Mitu Khurana, 34, a pediatrician and a mother trying to fight the system, said she's faced death threats for the lawsuit she has filed against her husband and her husband's family.

Khurana said her parents-in-law tricked her into eating a cake made with eggs, knowing that she was allergic to eggs. She had to go to the emergency room and at the hospital, where, Khurana said, an ultrasound determined that she was pregnant with twin girls. (Watch an interview with Mitu Khurana here.)

Khurana claims, to ensure she miscarried, her husband and his family tortured her and deprived her of food, until she fled to her parents to give birth. When one of her daughters was 4 months old, Khurana said, her mother-in-law threw the baby down a staircase.

When ABC News reached Dr. Khurana's husband, he denied her claims but refused to provide any further comment.

Khurana's lawsuit has been ongoing for nearly four years. She said she's willing to fight as long as it takes in hopes that her daughters don't someday have to face the horrors that she did.

"How do I safeguard them when they get married? If this can happen to me, it can happen to them when they grow up. And that is the reason I'm fighting it," she said.

Trafficking for Brides

It's not just pregnant women and infant girls who face the consequences of gendercide. With men outnumbering women, some families resort to the black market and human trafficking to buy brides for their sons.

Sakina was 12 years old when she says she was sold for 10,000 rupees, or $200, and moved 1,000 miles from her home to a village in the Indian state of Haryana. She has since given birth to nine children, eight of them boys. Though Sakina herself says she was the victim of human trafficking, she said she might turn to the black market to find wives for her sons.

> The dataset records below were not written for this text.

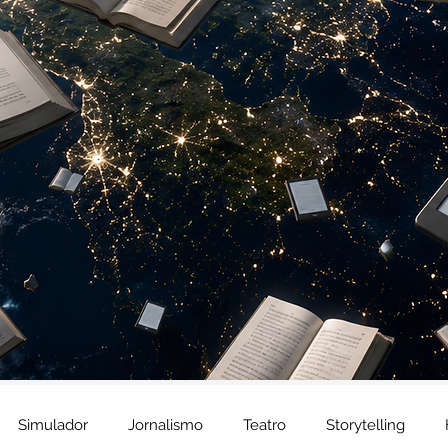
Simulador
Jornalismo
Teatro
Storytelling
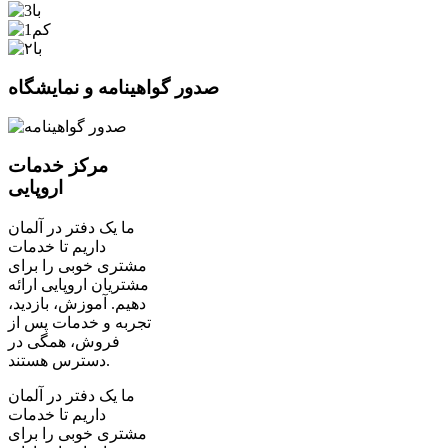
صدور گواهینامه و نمایشگاه
مرکز خدمات
اروپایی
ما یک دفتر در آلمان
داریم تا خدمات
مشتری خوبی را برای
مشتریان اروپایی ارائه
دهیم. آموزش، بازدید،
تجربه و خدمات پس از
فروش، همگی در
دسترس هستند.
ما یک دفتر در آلمان
داریم تا خدمات
مشتری خوبی را برای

"In Haryana, because there are no women, I will have to pay money to marry my sons. And if I have to buy a bride, I will," she said.

A Unique Home

There is hope for young girls in India. In addition to the activists fighting against gendercide, the government and charities have set up a network of orphanages called "cradle houses."

One of them is called Unique Home. The woman who founded the orphanage, Prekash Kaur, cares for 60 girls, some just days old. Some abandoned infants are found in trash cans. Others are discreetly left in a drop box at the orphanage door.

Many of the infants, Kaur said, are "half dead" when they arrive because of the drugs their mothers have taken in an attempts to abort them.

No child is turned away from Unique Home. They live in close quarters and eat, sleep and study together. Kaur is affectionately known as "mama" and calls each child there her daughter -- girls she'll raise, protect and educate. She doesn't allow adoptions for fear that girls will again fall victim to abuse and neglect.

"It is important to empower and embolden these girls to make them stronger, so one day, when they give birth to a baby girl, they will not give into the pressure to play with nature," she said. "They should understand whatever their moms did to them, they should not do to their own daughters."

Lucy Singh, 19, has lived at Unique Home since she was one day old. She attends college and wants to be a teacher. She calls Prakash Kaur her mom, her dad, her everything.

"I feel that I'm the lucky one," she said.